Notes Receivable, Policy [Policy Text Block]

Notes Receivable

 

The Company does not routinely issue notes receivable in the ordinary course of business, but when a business opportunity arises, a subsidiary may issue a note if it appears to be favorable to the Company. Notes receivable are recorded at their principal amount and interest is accrued quarterly based on the applicable interest rate. The Company makes an assessment of the ultimate collectability of each note receivable on an annual basis based upon the financial condition of the borrower and adjusts the carrying value of the note receivable as deemed appropriate.

Property, Plant and Equipment, Policy [Policy Text Block]

Property and Equipment

 

Property and equipment are recorded at cost. Expenditures for maintenance and repairs are charged to operations as incurred, while renewals and betterments are capitalized. Gains and losses on disposals are included in the results of operations. Depreciation is computed using the straight-line method based on the estimated useful lives for each of the following asset classifications.

 

Furniture and fixtures (in years)  5 

Equipment (in years)

  7 

 

The Company evaluates at each balance sheet date whether events and circumstances have occurred that indicate possible impairment. If there are indications of impairment, then the Company uses estimated future undiscounted cash flows of the related asset or asset grouping over the remaining life in measuring whether the assets are recoverable. In the event such cash flows are not expected to be sufficient to recover the recorded asset values, the assets are written down to their estimated fair value. Property and equipment to be disposed are reported at the lower of carrying amount or fair value of the asset less cost to sell.

Goodwill and Intangible Assets, Goodwill, Policy [Policy Text Block]

Goodwill and Other Intangible Assets

 

Goodwill is the excess of the purchase price over the fair value of identifiable net assets acquired in business combinations accounted for under the acquisition method of accounting. The Company tests its goodwill annually as of December 31, or more often if events and circumstances indicate that those assets might not be recoverable. As of the year ended December 31, 2022, the Company reported $737,869 of goodwill under the CrossingBridge operations segment.

 

Impairment testing of goodwill is required at the reporting-unit level (operating segment or one level below operating segment). The impairment test involves calculating the impairment of goodwill based solely on the excess of the carrying value of the reporting unit over the fair value of the reporting unit. Prior to performing the impairment test, the Company may make a qualitative assessment of the likelihood of goodwill impairment to determine whether a detailed quantitative analysis is required. The Company estimates the fair value of its reporting units using discounted expected future cash flows.

 

Intangible assets (other than goodwill) consist of customer relationships, trade names, and domain names held under the Willow Oak and internet operations segments. As of December 31, 2022, the Company owned 242 domain names.

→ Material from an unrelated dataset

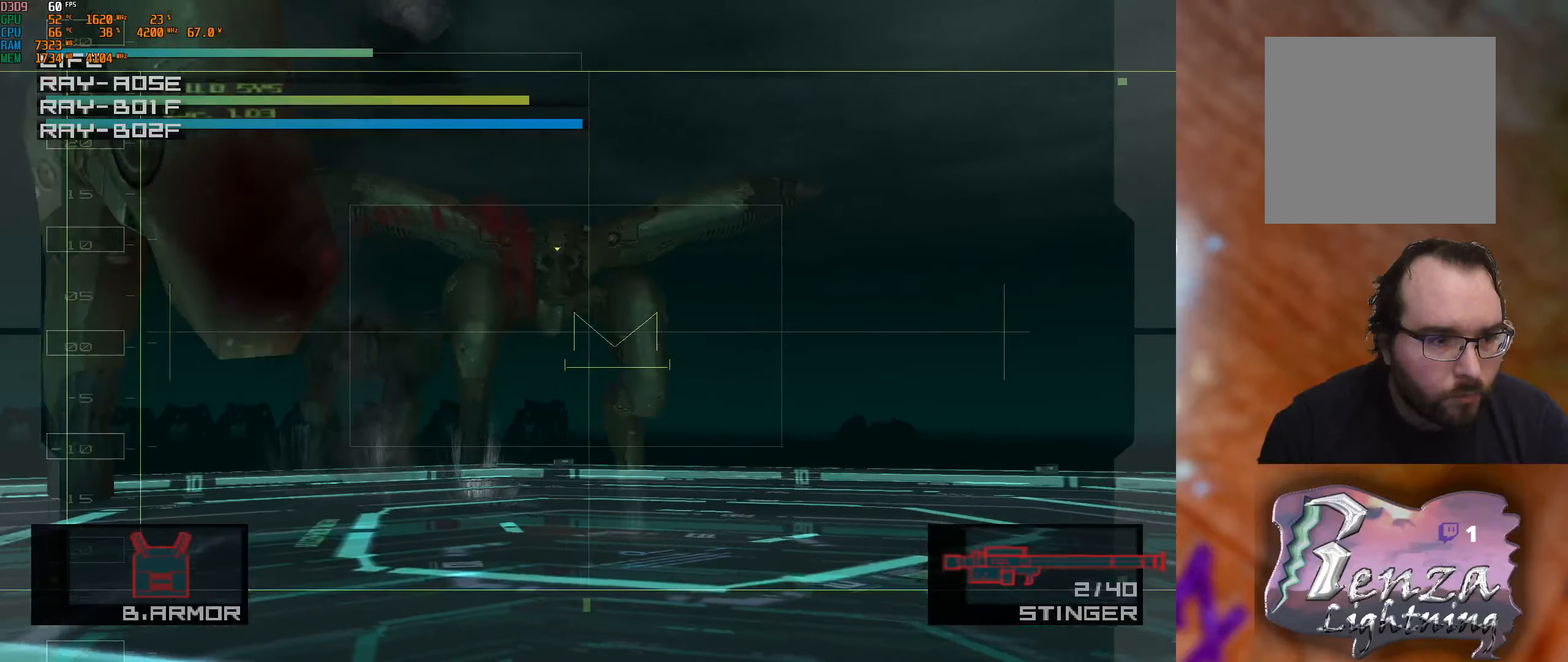
{"buttons": [], "left_stick": "center", "right_stick": "center", "events": [[167, "left_stick", "down-right"], [217, "X", "down"], [350, "X", "up"], [350, "left_stick", "center"]]}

When management determines that material intangible assets are acquired in conjunction with the purchase of a business, the Company determines the fair values of the identifiable intangible assets by taking into account internal and external appraisals. Intangible assets determined to have definite lives are amortized over their estimated useful lives. The Company evaluates at each balance sheet date whether events and circumstances have occurred that indicate possible impairment. If there are indications of impairment, then the Company uses estimated future undiscounted cash flows of the related intangible asset or asset grouping over the remaining life in measuring whether the assets are recoverable. In the event such cash flows are not expected to be sufficient to recover the recorded asset values, the assets are written down to their estimated fair value. As of the year ended December 31, 2022, the Company reported $534,195 and $689,731 of intangible assets, net of amortization, under the Willow Oak and internet operations segments, respectively.

 

As described in Note 4, during the three-month period ended December 31, 2022, the Company recorded a measurement period adjustment to the preliminary recorded fair value assigned to the value of the Company’s acquired intangible assets, specifically the domain names held under the internet operations segment, reducing the preliminarily assessed fair value from $235,000 to $175,000, with the decrease in value allocated to the Company’s residual amount of goodwill held as of December 31, 2022. This adjustment was the product of an expanded valuation analysis performed by management in December 2022. The fair values assigned to tangible and intangible assets acquired are based on management’s estimates and assumptions and may be subject to change as additional information is received. The Company expects to finalize the fair values of assets acquired and liabilities assumed as soon as practicable, but not later than one year from the Closing Date.

 

As a result of the Company’s impairment testing of goodwill and other intangible assets on December 31, 2022, the Company determined that there was no impairment adjustment necessary.

 

Amortization expenses on intangible assets during the years ended December 31, 2022 and 2021 totaled $31,074 and $0, respectively.

Stockholders' Equity, Policy [Policy Text Block]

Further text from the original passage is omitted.